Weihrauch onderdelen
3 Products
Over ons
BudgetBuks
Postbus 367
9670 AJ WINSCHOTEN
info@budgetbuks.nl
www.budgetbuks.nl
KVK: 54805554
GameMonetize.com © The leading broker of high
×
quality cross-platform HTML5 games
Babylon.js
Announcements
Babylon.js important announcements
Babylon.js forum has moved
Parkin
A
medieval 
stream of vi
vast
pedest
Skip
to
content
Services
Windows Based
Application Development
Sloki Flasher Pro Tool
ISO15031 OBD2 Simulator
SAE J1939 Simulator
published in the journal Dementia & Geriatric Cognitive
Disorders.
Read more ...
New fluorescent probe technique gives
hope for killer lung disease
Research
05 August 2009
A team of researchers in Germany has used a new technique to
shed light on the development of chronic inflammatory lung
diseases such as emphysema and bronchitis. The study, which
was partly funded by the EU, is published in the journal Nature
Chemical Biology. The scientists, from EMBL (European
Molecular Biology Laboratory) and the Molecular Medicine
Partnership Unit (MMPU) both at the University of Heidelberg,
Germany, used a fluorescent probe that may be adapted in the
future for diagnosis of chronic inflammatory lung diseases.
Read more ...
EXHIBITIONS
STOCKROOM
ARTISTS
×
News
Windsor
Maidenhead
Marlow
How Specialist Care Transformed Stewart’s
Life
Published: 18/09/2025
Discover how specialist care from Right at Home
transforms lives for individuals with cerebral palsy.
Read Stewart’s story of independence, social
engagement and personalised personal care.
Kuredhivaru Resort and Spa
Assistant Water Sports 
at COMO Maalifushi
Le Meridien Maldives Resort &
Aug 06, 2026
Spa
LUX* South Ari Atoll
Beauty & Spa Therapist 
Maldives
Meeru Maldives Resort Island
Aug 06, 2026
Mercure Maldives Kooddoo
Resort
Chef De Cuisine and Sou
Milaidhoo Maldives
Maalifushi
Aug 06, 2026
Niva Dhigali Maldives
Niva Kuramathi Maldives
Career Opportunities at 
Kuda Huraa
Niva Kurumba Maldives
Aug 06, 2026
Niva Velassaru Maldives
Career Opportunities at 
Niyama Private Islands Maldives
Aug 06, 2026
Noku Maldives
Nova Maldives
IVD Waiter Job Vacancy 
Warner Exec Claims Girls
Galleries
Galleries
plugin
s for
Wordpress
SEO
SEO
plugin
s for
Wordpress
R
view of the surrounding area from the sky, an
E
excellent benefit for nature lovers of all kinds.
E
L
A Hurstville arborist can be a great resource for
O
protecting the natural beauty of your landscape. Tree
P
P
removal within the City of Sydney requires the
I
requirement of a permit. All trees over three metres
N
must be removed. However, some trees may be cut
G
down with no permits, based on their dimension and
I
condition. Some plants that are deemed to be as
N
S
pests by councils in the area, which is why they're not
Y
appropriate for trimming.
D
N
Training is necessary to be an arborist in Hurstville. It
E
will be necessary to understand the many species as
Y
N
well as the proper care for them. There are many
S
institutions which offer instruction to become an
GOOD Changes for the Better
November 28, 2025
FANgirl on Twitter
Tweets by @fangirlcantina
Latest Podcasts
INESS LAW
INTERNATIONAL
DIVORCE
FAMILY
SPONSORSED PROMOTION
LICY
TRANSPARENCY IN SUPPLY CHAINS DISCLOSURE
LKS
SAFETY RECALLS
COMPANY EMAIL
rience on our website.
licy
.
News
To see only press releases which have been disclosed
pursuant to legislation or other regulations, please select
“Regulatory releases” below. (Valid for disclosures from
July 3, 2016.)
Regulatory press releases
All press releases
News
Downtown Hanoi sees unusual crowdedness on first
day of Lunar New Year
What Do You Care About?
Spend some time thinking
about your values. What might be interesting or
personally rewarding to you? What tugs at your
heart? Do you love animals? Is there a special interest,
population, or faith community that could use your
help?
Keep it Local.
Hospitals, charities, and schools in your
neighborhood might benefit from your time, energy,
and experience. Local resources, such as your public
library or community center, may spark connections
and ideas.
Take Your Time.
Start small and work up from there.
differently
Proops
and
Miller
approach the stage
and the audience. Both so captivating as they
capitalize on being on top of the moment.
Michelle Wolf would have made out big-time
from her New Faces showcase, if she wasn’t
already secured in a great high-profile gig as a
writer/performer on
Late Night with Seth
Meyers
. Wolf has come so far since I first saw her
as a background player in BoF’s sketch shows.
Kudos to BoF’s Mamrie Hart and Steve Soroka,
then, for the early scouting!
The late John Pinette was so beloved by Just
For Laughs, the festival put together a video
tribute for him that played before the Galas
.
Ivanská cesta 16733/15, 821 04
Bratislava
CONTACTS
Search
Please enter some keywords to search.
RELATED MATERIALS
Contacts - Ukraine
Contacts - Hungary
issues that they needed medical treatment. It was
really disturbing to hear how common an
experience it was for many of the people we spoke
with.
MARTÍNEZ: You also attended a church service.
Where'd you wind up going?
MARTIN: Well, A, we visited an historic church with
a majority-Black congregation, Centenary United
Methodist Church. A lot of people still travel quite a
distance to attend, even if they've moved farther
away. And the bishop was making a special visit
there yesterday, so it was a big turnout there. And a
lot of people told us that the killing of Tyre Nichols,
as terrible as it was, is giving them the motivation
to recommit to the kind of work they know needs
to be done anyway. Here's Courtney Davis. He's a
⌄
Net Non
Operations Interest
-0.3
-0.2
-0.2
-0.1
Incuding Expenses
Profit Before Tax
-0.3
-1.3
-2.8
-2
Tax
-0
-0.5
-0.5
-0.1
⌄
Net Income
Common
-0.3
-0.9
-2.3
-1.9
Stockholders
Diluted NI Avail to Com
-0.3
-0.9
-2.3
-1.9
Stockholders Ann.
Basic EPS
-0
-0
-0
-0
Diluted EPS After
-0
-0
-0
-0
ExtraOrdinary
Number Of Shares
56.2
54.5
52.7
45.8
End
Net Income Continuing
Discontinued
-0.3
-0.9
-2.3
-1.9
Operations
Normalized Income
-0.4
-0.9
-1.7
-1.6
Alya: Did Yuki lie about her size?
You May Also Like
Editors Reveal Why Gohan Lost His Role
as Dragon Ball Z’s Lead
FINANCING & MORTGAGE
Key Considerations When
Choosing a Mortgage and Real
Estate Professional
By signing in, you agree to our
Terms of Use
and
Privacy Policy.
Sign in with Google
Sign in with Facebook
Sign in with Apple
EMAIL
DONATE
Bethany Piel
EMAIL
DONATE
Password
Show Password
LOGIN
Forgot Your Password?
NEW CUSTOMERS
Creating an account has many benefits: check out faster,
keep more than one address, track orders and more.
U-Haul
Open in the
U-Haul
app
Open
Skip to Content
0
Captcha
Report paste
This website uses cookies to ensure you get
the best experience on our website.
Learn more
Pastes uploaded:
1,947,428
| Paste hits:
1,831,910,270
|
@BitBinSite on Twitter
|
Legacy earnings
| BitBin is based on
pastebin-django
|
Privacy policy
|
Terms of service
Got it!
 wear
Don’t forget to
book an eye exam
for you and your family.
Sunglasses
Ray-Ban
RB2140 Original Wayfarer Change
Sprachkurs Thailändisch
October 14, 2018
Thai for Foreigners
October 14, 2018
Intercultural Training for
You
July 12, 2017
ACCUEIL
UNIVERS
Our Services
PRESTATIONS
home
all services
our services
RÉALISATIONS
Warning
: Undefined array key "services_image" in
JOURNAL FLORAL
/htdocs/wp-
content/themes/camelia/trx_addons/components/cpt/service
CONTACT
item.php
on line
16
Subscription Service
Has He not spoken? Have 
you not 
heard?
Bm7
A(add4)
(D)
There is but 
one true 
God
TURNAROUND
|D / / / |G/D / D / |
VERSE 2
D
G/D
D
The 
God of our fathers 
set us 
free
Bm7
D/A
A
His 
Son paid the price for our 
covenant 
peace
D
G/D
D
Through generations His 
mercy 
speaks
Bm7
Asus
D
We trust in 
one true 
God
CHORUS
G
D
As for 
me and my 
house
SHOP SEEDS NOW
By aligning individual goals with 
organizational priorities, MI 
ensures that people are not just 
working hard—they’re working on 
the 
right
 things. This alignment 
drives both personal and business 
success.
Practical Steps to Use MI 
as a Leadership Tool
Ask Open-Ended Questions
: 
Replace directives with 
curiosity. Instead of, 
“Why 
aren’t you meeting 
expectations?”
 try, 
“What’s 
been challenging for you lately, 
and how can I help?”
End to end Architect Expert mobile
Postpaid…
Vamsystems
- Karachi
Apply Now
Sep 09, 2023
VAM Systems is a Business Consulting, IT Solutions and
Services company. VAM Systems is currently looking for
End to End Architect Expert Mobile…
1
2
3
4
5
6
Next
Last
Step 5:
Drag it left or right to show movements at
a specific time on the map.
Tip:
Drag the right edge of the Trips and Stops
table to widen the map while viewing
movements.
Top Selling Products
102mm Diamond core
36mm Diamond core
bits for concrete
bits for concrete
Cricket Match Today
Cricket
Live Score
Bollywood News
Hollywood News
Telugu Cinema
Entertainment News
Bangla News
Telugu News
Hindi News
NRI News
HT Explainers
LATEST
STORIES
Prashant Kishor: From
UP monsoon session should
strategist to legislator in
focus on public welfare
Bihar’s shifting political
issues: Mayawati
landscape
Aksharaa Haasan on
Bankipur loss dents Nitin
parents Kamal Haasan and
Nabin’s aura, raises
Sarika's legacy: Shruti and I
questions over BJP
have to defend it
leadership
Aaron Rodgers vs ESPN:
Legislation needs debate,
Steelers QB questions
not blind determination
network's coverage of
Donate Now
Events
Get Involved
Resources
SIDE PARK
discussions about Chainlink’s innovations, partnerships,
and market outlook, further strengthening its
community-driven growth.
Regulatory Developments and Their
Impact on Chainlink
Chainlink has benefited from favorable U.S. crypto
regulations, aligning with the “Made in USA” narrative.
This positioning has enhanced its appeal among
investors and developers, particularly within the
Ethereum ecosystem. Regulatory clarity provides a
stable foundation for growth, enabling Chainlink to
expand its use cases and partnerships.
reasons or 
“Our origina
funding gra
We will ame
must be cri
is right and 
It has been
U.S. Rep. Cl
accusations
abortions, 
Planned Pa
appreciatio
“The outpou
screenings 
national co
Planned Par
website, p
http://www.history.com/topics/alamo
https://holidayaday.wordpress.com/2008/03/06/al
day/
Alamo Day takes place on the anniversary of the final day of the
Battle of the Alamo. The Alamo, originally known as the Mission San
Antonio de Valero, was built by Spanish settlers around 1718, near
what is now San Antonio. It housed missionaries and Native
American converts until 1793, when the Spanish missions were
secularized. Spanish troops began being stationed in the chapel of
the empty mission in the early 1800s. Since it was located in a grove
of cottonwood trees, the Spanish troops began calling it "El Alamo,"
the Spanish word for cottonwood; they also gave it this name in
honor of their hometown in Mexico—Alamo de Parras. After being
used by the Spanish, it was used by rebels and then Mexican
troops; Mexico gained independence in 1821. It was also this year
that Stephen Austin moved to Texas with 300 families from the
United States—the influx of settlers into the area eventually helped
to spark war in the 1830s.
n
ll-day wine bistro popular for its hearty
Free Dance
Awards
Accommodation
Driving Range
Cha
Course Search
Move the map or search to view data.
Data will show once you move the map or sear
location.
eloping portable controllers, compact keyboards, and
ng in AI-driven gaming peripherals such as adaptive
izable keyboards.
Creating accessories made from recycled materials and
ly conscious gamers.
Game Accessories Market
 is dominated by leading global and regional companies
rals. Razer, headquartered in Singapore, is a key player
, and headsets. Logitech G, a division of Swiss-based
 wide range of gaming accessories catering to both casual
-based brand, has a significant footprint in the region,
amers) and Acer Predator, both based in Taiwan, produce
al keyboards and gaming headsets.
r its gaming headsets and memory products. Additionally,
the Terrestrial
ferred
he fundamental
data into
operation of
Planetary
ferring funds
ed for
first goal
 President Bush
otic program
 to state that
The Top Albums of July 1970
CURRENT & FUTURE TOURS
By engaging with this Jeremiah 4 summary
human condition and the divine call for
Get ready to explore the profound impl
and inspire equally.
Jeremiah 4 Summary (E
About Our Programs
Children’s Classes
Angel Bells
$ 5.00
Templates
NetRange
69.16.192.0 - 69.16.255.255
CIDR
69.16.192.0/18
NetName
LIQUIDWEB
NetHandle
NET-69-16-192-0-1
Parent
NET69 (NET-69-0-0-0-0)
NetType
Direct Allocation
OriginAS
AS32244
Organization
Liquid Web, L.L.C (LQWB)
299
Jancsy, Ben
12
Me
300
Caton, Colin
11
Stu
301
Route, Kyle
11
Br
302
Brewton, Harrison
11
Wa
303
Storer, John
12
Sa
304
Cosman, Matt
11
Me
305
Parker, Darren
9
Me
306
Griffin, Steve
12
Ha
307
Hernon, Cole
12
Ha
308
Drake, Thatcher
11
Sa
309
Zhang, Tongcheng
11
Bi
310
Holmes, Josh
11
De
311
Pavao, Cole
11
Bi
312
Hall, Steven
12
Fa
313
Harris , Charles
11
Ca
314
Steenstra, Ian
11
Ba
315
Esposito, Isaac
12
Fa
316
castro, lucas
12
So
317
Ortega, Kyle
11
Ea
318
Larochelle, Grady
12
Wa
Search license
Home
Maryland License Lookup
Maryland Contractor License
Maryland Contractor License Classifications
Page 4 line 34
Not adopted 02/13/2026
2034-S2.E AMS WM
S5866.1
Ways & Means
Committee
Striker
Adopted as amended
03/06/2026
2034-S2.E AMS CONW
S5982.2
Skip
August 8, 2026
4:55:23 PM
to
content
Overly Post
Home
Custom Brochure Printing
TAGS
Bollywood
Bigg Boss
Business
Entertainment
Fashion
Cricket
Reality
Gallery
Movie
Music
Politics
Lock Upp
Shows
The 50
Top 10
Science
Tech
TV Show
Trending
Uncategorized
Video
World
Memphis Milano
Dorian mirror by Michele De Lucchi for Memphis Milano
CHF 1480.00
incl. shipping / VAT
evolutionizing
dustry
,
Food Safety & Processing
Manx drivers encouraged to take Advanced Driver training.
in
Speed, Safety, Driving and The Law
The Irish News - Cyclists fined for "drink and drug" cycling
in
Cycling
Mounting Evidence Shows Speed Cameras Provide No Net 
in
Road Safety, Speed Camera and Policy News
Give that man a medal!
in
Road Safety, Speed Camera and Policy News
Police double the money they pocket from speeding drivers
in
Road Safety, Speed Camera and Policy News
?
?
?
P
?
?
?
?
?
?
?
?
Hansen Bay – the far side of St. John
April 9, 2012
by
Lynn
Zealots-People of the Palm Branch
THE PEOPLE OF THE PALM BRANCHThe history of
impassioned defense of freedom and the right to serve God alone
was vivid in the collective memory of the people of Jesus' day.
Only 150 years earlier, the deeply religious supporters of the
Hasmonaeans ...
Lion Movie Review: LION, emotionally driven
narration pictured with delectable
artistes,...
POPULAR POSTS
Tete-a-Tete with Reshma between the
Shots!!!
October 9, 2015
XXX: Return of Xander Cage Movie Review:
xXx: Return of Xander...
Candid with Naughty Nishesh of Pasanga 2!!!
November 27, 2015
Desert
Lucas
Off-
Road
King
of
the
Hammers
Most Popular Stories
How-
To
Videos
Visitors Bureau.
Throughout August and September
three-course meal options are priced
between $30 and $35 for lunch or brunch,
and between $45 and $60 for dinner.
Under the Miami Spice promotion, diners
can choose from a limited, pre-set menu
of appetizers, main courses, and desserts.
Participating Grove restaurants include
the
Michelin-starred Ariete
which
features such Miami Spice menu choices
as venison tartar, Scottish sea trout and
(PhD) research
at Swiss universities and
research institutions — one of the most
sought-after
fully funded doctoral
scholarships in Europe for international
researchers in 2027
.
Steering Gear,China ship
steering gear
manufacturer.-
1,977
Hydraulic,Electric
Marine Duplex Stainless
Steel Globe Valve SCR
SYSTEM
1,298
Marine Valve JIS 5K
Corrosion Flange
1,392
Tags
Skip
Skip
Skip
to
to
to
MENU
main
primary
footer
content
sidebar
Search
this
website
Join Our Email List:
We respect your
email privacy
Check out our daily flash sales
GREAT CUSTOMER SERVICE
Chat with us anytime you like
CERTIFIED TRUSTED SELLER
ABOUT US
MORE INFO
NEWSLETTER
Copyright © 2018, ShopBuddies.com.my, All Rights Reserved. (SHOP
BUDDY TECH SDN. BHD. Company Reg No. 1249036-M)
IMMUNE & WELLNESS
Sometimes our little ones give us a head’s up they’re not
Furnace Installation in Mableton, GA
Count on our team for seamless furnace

***

INSTRUCTIONS TO FOLLOW ::
Swap "Aug 06, 2026" for "Sep 12, 2026" in the lines from the start of the page through the line that contains "Niva Velassaru Maldives", leaving everything else unchanged, and give back only those lines.

EXPECTED ANSWER ::
Weihrauch onderdelen
3 Products
Over ons
BudgetBuks
Postbus 367
9670 AJ WINSCHOTEN
info@budgetbuks.nl
www.budgetbuks.nl
KVK: 54805554
GameMonetize.com © The leading broker of high
×
quality cross-platform HTML5 games
Babylon.js
Announcements
Babylon.js important announcements
Babylon.js forum has moved
Parkin
A
medieval 
stream of vi
vast
pedest
Skip
to
content
Services
Windows Based
Application Development
Sloki Flasher Pro Tool
ISO15031 OBD2 Simulator
SAE J1939 Simulator
published in the journal Dementia & Geriatric Cognitive
Disorders.
Read more ...
New fluorescent probe technique gives
hope for killer lung disease
Research
05 August 2009
A team of researchers in Germany has used a new technique to
shed light on the development of chronic inflammatory lung
diseases such as emphysema and bronchitis. The study, which
was partly funded by the EU, is published in the journal Nature
Chemical Biology. The scientists, from EMBL (European
Molecular Biology Laboratory) and the Molecular Medicine
Partnership Unit (MMPU) both at the University of Heidelberg,
Germany, used a fluorescent probe that may be adapted in the
future for diagnosis of chronic inflammatory lung diseases.
Read more ...
EXHIBITIONS
STOCKROOM
ARTISTS
×
News
Windsor
Maidenhead
Marlow
How Specialist Care Transformed Stewart’s
Life
Published: 18/09/2025
Discover how specialist care from Right at Home
transforms lives for individuals with cerebral palsy.
Read Stewart’s story of independence, social
engagement and personalised personal care.
Kuredhivaru Resort and Spa
Assistant Water Sports 
at COMO Maalifushi
Le Meridien Maldives Resort &
Sep 12, 2026
Spa
LUX* South Ari Atoll
Beauty & Spa Therapist 
Maldives
Meeru Maldives Resort Island
Sep 12, 2026
Mercure Maldives Kooddoo
Resort
Chef De Cuisine and Sou
Milaidhoo Maldives
Maalifushi
Sep 12, 2026
Niva Dhigali Maldives
Niva Kuramathi Maldives
Career Opportunities at 
Kuda Huraa
Niva Kurumba Maldives
Sep 12, 2026
Niva Velassaru Maldives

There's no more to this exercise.